From (18), we should have \(u'b(t) Y=u^2\). Therefore, if \(b(t)=1\), we can get immediately \(u=\frac{-1}{\ln Y}\) and \(a(t)=\frac{b^2(t)}{2}=\frac{1}{2}\), so that \(Y\) is the solution of following equation.

$$\begin{aligned} {\left\{ \begin{array}{ll}\hbox {d}Y=\frac{1}{2}Y\hbox {d}t+Y\hbox {d}W_{t},\\ Y(0)=\frac{1}{e}.\end{array}\right. } \end{aligned}$$

Therefore, according to geometric Brownian motion process, the exact solution is determined \(Y=\frac{1}{e}\exp \left( \int _0^t \hbox {d}W_{t}\right) =\hbox {e}^{W(t)-1}\), and finally exact solution is equal to \(X=\frac{1}{1-W(t)}\).

Example 6

Consider the stochastic model as follows:

$$\begin{aligned} {\left\{ \begin{array}{ll}\hbox {d}\mathcal {Z}_{t}=\frac{-Z^2_{t}}{2}-(\ln 2)\mathcal {Z}_{t} \hbox {d}t+(\ln 2+\mathcal {Z}_{t}) \hbox {d}W_{t},\\ \mathcal {Z}_{t}(0)=0.\end{array}\right. } \end{aligned}$$
(27)

First, by applying Girsanov theorem so that \(W^Q_{t}= W_{t}+\frac{(\ln 2)^2}{2}t\), we reach the following equation:

$$\begin{aligned} {\left\{ \begin{array}{ll}\hbox {d}\mathcal {Z}_{t}=-\frac{(\ln 2)^2}{2}+\frac{-Z^2_{t}}{2}-(\ln 2)\mathcal {Z}_{t} \hbox {d}t+(\ln 2+\mathcal {Z}_{t}) \hbox {d}W^Q_{t},\\ \mathcal {Z}_{t}(0)=0.\end{array}\right. } \end{aligned}$$
(28)

Applying Itô formula for \(X_{t}= \hbox {e}^{{\mathcal {Z}}_{t}}\), to the last equation, we obtain the following drift-free stochastic equation:

$$\begin{aligned} {\left\{ \begin{array}{ll}\hbox {d}X_{t}=X_{t}\ln (2X_{t}) \hbox {d}W^Q_{t},\\ X_{t}(0)=1.\end{array}\right. } \end{aligned}$$
(29)

according to (23), we have \(Y u'=u \ln (2u)\). Consequently, \(Y=\frac{\ln (2X)}{2}\), \(X=u(Y)=\frac{1}{2} \hbox {e}^{2Y}\).
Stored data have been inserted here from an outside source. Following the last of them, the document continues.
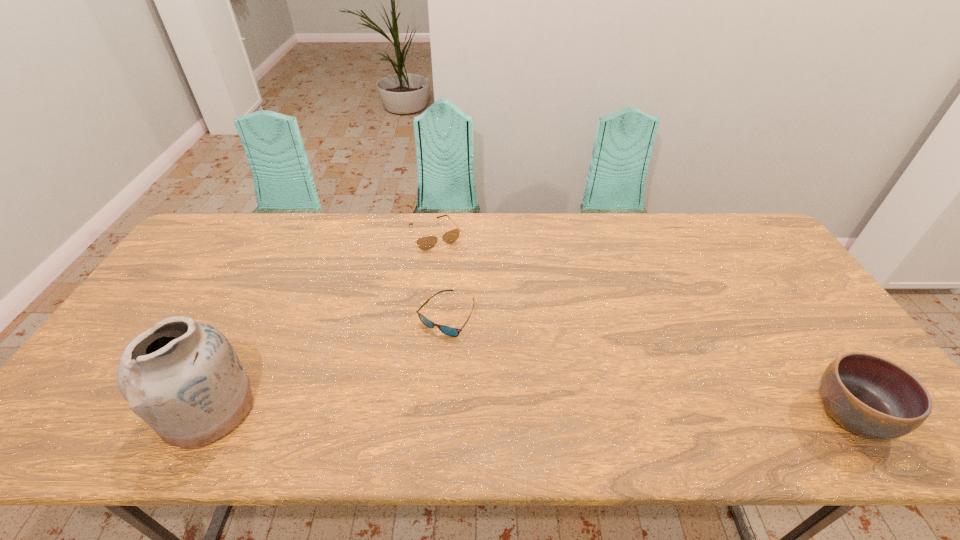
This screenshot has width=960, height=540. Identify the location of the leftmost object. (183, 378).

I want to click on pottery, so click(x=183, y=378).

What are the coordinates of `the third shortest object` in the screenshot? It's located at (866, 394).

This screenshot has width=960, height=540. I want to click on the rightmost object, so click(866, 394).

Locate an element on the screen. the taller sunglasses is located at coordinates (424, 243).

Locate an element on the screen. This screenshot has width=960, height=540. the farthest object is located at coordinates (424, 243).

You are a GUI agent. You are given a task and a screenshot of the screen. Output one action in this format:
    pyautogui.click(x=<x>, y=<y>)
    Task: Click on the shorter sunglasses
    The image size is (960, 540).
    Given the screenshot: What is the action you would take?
    pyautogui.click(x=449, y=331)

In order to click on the shortest object in this screenshot , I will do `click(449, 331)`.

Where is `vacant point located 0.180m on the right of the tallest object`? This screenshot has height=540, width=960. vacant point located 0.180m on the right of the tallest object is located at coordinates (331, 407).

Identify the location of vacant position located 0.290m on the front-facing side of the farthest object. (479, 310).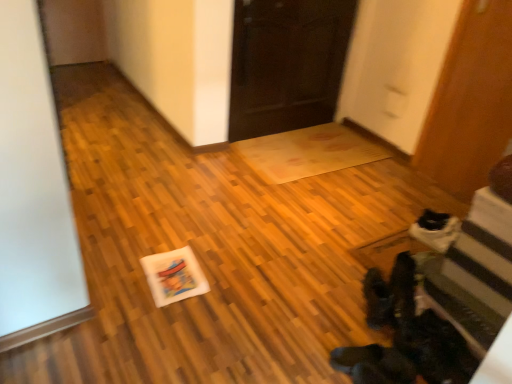
In order to click on vacant area that lies between dark wood door at center, which appears as the 1th door when viewed from the left, and wooden door at right, which appears as the 1th door when viewed from the right in this screenshot , I will do [346, 161].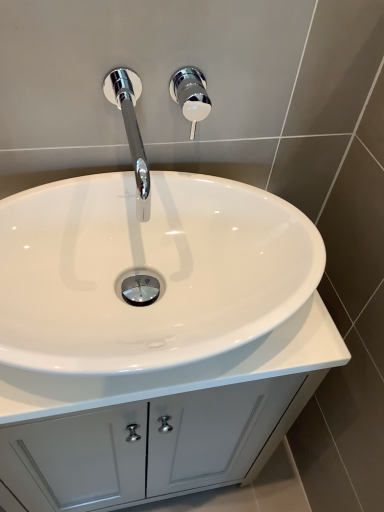
Question: Can we say chrome/polished metal shower handle at upper center lies outside white glossy cabinet at center?

Choices:
 (A) yes
 (B) no

Answer: (A)

Question: Is chrome/polished metal shower handle at upper center turned away from white glossy cabinet at center?

Choices:
 (A) no
 (B) yes

Answer: (A)

Question: From a real-world perspective, does chrome/polished metal shower handle at upper center stand above white glossy cabinet at center?

Choices:
 (A) yes
 (B) no

Answer: (A)

Question: Is chrome/polished metal shower handle at upper center at the left side of white glossy cabinet at center?

Choices:
 (A) no
 (B) yes

Answer: (A)

Question: Is chrome/polished metal shower handle at upper center far from white glossy cabinet at center?

Choices:
 (A) no
 (B) yes

Answer: (A)

Question: Considering the positions of chrome/metallic faucet at upper center and white glossy sink at center in the image, is chrome/metallic faucet at upper center wider or thinner than white glossy sink at center?

Choices:
 (A) wide
 (B) thin

Answer: (B)

Question: From their relative heights in the image, would you say chrome/metallic faucet at upper center is taller or shorter than white glossy sink at center?

Choices:
 (A) tall
 (B) short

Answer: (B)

Question: Is chrome/metallic faucet at upper center inside or outside of white glossy sink at center?

Choices:
 (A) outside
 (B) inside

Answer: (A)

Question: From a real-world perspective, is chrome/metallic faucet at upper center positioned above or below white glossy sink at center?

Choices:
 (A) above
 (B) below

Answer: (A)

Question: From a real-world perspective, relative to white glossy sink at center, is chrome/polished metal shower handle at upper center vertically above or below?

Choices:
 (A) above
 (B) below

Answer: (A)

Question: Considering the relative positions of chrome/polished metal shower handle at upper center and white glossy sink at center in the image provided, is chrome/polished metal shower handle at upper center to the left or to the right of white glossy sink at center?

Choices:
 (A) right
 (B) left

Answer: (A)

Question: Is chrome/polished metal shower handle at upper center wider or thinner than white glossy sink at center?

Choices:
 (A) wide
 (B) thin

Answer: (B)

Question: Is chrome/polished metal shower handle at upper center in front of or behind white glossy sink at center in the image?

Choices:
 (A) front
 (B) behind

Answer: (B)

Question: Is white glossy sink at center inside the boundaries of chrome/polished metal shower handle at upper center, or outside?

Choices:
 (A) inside
 (B) outside

Answer: (B)

Question: Does point (198, 185) appear closer or farther from the camera than point (177, 83)?

Choices:
 (A) closer
 (B) farther

Answer: (B)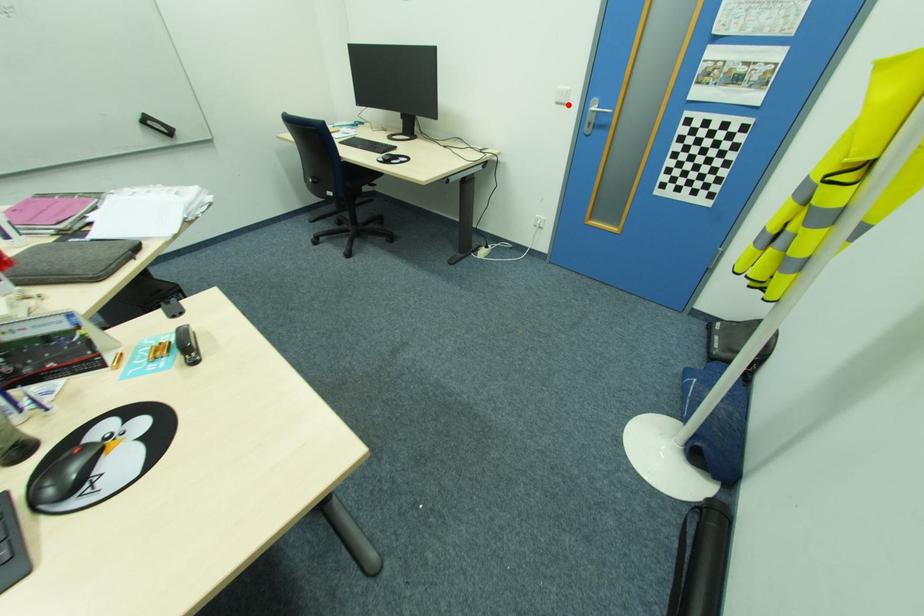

From (24), we have \(f=-Y^2\) and consequently, the exact solution of corresponding SDE is \(X=\frac{1}{2} \hbox {e}^{2Y}\) such that its related stochastic equation is:

$$\begin{aligned} {\left\{ \begin{array}{ll}\hbox {d}Y=-Y_{t} \hbox {d}t+Y_{t} \hbox {d}W^Q_{t},\\ Y(0)=\frac{\ln (2)}{2}.\end{array}\right. } \end{aligned}$$

As we know, the exact solution of this linear stochastic differential equation is as follows:

$$\begin{aligned} Y_{t}=\frac{\ln (2)}{2}\exp \left( W^Q_{t}-\frac{3t}{2} \right) . \end{aligned}$$
(30)

Finally, the exact solution of this example is:

$$\begin{aligned} \mathcal {Z}_{t}=\ln (X_{t})=\ln \left( \frac{1}{2} \hbox {e}^{2Y_{t}}\right) =2Y_{t}-\ln 2=\ln 2\left( \exp \left( W^Q_{t}-\frac{3t}{2} \right) -1\right) . \end{aligned}$$
(31)

Conclusions and remarks

In this paper, a couple of analytical solutions of some determined set of stochastic differential equations was indicated via making the Martingale process from a stochastic process. Converting stochastic differential equations to ordinary ones as another suitable method was posed. Indeed, it is tried to omit diffusion part of stochastic equation by applying Martingale processes. In addition, change of variable method on SDEs related to Martingale processes was discussed. Last of all with some examples, we analyzed and obtained its exact solutions and in some cases their solutions compared with other numerical methods.